Tehnik budidaya yang dapat merugikan tanaman diantaranya pelukaan akar yang terjadi akibat penyiangan bersih maupun pelukaan selama pembuatan parit untuk pemupukan. Sistem penyiangan bersih juga membantu penyebaran propagul inokulum dan memperbesar proses infeksi daun yang dekat permukaan tanah yaitu melalui percikan air hujan. Kebun lada terletak di lokasi tanah miring yang tidak dilengkapi dengan parit melintang, maka airhujan akan mengalir dengan leluasa pada permukaan tanah yang licin dan bila diatas lereng terdapat tanaman yang sakit, maka besar kemungkinannya spora (zoospora) yang dihasilkan akan menyebar dan menginfeksi tanaman lada lainnya yang berada di lereng bagian bawah.

Lemahnya kondisi tanaman akibat pelukaan akar yang intensif dan jaringan tanaman yang sukulen akibat pemupukan N (urea) yang berlebihan merupakan faktor yang menyebabkan timbulnya infeksi Phytophthora pada tanaman lada.
Intensitas Serangan Penyakit Septobasidium sp
Dari hasil pengamatan di lapangan gejala penyakit Septobasidium sp mudah terlihat baik pada bagian daun, batang primer, batang sekunder, ranting bahkan pada buah. Penyakit ini tersebar di semua lokasi kebun lada yang diamati dengan intensitas serangan yang bervariasi dari ringan hingga berat.
Gejala-gejala yang ditimbulkan antara lain adalah tumbuhnya jamur yang berwarna coklat pada bagin tanaman. Seringkali jamur hingga menyelimuti bagian keseluruhan bagian-bagian tanaman tersebut. Pertumbuhan bagian tanaman dari ranting yang terserang menjadi terhenti dan bagian ranting tanaman yang terserang akan perlahan-lahan menjadi mati. Gejala serangan terdokumentasi sebagai dibawah ini:





Penyakit ganggang pirang ini sangat merugikan petani karena dapat menyebabkan kematian cabang-cabang produksi. Akibatnya pertumbuhan terhambat dan bisa menurunkan hasil sekitar 20%. Adakalanya serangan terjadi pada sulur panjat yang ditandai dengan terdapatnya lapisan jamur berwarna pirang.
Hasil pengamatan skoring penyakit di lapangan sebagaimana tercantum dalam tabel dibawah ini:
Data Persentase serangan dan intensitas penyakit Septobasidium sp pada setiap kebun pengamatan

kebun sampel

Intensitas Penyakit  (%)
Persentase Serangan (%)


1
28,8%
12

2
68,8%
20

3
38,8%
16

4
60,0%
16

5
56,3%
19

6
41,3%
14

7
5,0%
1

8
58,8%
20

9
28,8%
10

10
88,8%
21

11
70,0%
19


Rata-rata
49,5%
76,36%


Luas serangan penyakit Septobasidium pada tanaman lada di kecamatan Sungai Raya adalah 76,36 % x 140 hektar = 106,9 hektar
Sebagai bahan evaluasi, metode skoring yang digunakan pada kegiatan ini didasarkan pada letak bagian tanaman yang menimbulkan gejala penyakit dan sepertinya tidak menunjukkan tingkat keparahan penyakit dihubungkan dengan tingkat kehilangan hasil dari tanaman lada yang diamati. Seringkali cabang/ranting yang terlihat terserang parah masih dapat bertahan hidup dan mampu menghasilkan buah. Hal ini menjadi dasar alasan bagi kebanyakan petani mengapa pemangkasan ranting terserang kurang sering dilakukan.
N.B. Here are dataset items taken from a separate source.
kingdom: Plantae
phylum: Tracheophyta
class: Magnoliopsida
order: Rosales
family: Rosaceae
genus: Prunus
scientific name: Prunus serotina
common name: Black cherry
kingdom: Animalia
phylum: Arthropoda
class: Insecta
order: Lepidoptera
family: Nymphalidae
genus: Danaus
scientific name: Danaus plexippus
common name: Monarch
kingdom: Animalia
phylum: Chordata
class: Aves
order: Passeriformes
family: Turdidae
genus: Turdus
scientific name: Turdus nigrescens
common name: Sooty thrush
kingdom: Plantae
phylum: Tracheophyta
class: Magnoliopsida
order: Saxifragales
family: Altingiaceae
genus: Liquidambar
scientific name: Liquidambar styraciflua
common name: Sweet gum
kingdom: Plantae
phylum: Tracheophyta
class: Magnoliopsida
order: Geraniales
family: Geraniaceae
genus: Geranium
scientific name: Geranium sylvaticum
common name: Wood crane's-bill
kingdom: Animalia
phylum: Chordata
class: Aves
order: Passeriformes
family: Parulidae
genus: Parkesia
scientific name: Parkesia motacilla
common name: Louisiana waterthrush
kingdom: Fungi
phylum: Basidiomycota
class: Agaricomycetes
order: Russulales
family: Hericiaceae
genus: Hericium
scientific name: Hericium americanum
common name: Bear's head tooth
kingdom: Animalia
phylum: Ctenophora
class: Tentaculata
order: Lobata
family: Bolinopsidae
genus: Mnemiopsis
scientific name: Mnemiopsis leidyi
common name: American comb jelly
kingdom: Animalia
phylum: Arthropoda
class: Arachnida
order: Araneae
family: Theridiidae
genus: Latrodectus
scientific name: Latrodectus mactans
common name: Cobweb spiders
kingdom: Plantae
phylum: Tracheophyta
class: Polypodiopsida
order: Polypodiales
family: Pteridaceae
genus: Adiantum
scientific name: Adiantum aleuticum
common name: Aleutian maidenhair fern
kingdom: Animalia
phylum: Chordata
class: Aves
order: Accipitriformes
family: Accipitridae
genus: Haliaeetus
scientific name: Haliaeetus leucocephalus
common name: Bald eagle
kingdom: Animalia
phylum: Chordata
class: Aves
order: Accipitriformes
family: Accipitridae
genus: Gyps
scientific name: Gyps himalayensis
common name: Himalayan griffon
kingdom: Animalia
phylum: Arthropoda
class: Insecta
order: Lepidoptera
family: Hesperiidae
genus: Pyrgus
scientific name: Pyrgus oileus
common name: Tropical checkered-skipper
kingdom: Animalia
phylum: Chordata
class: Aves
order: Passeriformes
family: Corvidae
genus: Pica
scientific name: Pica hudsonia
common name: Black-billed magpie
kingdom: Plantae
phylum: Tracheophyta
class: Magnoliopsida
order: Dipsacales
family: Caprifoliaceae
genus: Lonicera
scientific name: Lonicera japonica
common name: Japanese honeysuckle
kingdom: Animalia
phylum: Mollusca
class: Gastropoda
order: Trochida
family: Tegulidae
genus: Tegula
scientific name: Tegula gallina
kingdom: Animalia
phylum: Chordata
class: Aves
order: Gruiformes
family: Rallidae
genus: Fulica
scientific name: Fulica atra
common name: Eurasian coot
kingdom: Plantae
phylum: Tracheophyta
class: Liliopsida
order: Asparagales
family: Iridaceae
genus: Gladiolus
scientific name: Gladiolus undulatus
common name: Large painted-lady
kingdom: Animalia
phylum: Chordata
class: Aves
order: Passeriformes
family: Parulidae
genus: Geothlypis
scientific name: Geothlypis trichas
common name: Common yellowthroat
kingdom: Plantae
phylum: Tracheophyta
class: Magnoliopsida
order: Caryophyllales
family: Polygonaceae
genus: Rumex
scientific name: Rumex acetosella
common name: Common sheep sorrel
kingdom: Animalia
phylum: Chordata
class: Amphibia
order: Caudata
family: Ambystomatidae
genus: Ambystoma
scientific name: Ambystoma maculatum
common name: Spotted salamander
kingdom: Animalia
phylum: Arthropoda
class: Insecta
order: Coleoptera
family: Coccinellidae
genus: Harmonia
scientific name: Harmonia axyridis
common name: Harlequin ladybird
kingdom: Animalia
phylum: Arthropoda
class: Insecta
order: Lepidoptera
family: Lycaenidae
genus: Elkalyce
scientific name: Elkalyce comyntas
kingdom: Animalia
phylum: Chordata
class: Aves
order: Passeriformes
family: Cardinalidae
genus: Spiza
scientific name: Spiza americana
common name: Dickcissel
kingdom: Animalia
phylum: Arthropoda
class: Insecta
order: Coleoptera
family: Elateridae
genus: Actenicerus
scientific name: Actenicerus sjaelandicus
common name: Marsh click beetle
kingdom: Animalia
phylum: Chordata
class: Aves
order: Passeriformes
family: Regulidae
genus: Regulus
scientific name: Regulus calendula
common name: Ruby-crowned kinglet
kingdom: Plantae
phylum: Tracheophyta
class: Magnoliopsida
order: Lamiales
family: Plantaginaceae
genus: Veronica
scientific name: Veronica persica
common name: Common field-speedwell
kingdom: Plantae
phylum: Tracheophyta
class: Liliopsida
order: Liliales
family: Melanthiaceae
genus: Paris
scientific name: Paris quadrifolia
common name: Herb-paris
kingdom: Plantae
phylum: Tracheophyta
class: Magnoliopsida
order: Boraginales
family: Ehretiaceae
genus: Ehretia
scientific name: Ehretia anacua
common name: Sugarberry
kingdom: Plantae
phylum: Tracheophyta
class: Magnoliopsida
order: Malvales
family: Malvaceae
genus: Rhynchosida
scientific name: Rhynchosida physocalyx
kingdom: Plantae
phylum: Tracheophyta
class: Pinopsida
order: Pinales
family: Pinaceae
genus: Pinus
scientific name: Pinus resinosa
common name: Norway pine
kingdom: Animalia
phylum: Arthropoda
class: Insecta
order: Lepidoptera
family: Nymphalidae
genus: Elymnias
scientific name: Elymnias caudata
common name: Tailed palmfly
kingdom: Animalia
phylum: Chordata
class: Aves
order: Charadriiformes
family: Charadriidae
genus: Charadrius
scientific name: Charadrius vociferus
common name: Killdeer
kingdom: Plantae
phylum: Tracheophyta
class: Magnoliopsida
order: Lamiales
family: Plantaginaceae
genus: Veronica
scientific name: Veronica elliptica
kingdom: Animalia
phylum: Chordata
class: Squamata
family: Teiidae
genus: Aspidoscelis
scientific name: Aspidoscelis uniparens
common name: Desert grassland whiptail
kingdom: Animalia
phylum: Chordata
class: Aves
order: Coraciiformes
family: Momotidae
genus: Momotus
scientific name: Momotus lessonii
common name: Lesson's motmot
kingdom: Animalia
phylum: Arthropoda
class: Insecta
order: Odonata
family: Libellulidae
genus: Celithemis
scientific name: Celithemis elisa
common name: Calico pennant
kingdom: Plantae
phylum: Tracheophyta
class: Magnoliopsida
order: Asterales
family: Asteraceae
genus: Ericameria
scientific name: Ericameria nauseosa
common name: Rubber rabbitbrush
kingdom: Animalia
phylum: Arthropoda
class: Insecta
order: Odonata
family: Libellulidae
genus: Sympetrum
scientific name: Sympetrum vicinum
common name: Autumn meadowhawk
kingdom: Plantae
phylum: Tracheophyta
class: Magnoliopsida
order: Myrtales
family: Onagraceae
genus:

Untuk itu ke depan metode skoring yang akurat dan tepat menggambarkan tingkat serangan penyakit dan mempunyai korelasi yang jelas dengan kehilangan hasil perlu dikembangkan.

Upaya pengendalian saat ini
Minimnya informasi mengenai penyakit ini dan cara pengendalian yang tepat, menyebabkan petani masih berusaha untuk melakukan tindakan pengendalian secara mandiri berdasarkan inisiatif sendiri. Kebanyakan petani masih mengandalkan penggunaan fungisida untuk mengendalikan penyakit ini meskipun hasilnya masih belum memuaskan. Tercatat beberapa fungisida yang telah digunakan untuk pengendalian penyakit ini di 3 Desa pengamatan antara lain Fungisida Agrifos, Sumiate, Ridomil, dan dithane. Upaya pengendalian lain yang dilakukan adalah melakukan pemangkasan cabang tanaman serta tajar meskipun hal ini tidak dilakukan secara rutin. Lainnya adalah dengan melakukan pemotongan ranting terserang, meski beberapa petani berpendapat bahwa bila gejala masih ringan, mereka tidak melakukan pemangkasan ranting terserang dengan pertimbangan bahwa ranting tersebut masih bisa menghasilkan. Demikian pula sanitasi lahan juga terkadang dilakukan. Meskipun demikian upaya pengendalian ini masih bersifat individu dan bukan merupakan upaya pengendalian umum yang dilakukan oleh semua pekebun lada.

Penutup 
Penyakit yang disebabkan oleh jamur Septobasidium merupakan penyakit yang dianggap penting dan merugikan usahatani lada di Kecamatan Sungai Raya. Informasi mengenai perkembangan penyakit ini masih sedikit sehingga kegiatan pengendalian belum terarah dan tepat. Hasil pengamatan di 11 lokasi kebun menunjukkan intensitas serangan penyakit cukup tinggi mencapai 49,5% dan luas serangan penyakit diperkirakan mencapai 106,9 hektar.
Upaya pengendalian yang dilakukan saat ini umumnya masih mengandalkan fungisida sintetik dan beberapa tindakan budidaya seperti pemangkasan dan sanitasi lahan. Meski demikian upaya ini masih belum terlihat memuaskan. Ke depan perlu lebih banyak kajian-kajian mengenai penyakit baik dari segi ekobiologi maupun upaya perakitan paket pengendalian yang efektif.
Ucapan Terima Kasih:
Penulis mengucapkan banyak terima kasih kepada Bapak Ridwan (Petugas UPPT Sungai Raya) yang telah banyak membantu dalam kegiatan ini.

Pustaka:

Sihite. Tumbur Notura.  1996. Kemungkinan Pencegahan Penyakit BPB Lada Melalui Penerapan Teknik Budidaya Sederhana Di Kabupaten Sambas. Proceedings Integrated Control of Main Diseases of Industrial Crops, Bogor, March 13-14 1996. Agency for Agricultural Reseach and Development (AARD) Research Institute For Spice and Medicinal Crops (RISMC) and Japan International Cooperation Agency (JICA).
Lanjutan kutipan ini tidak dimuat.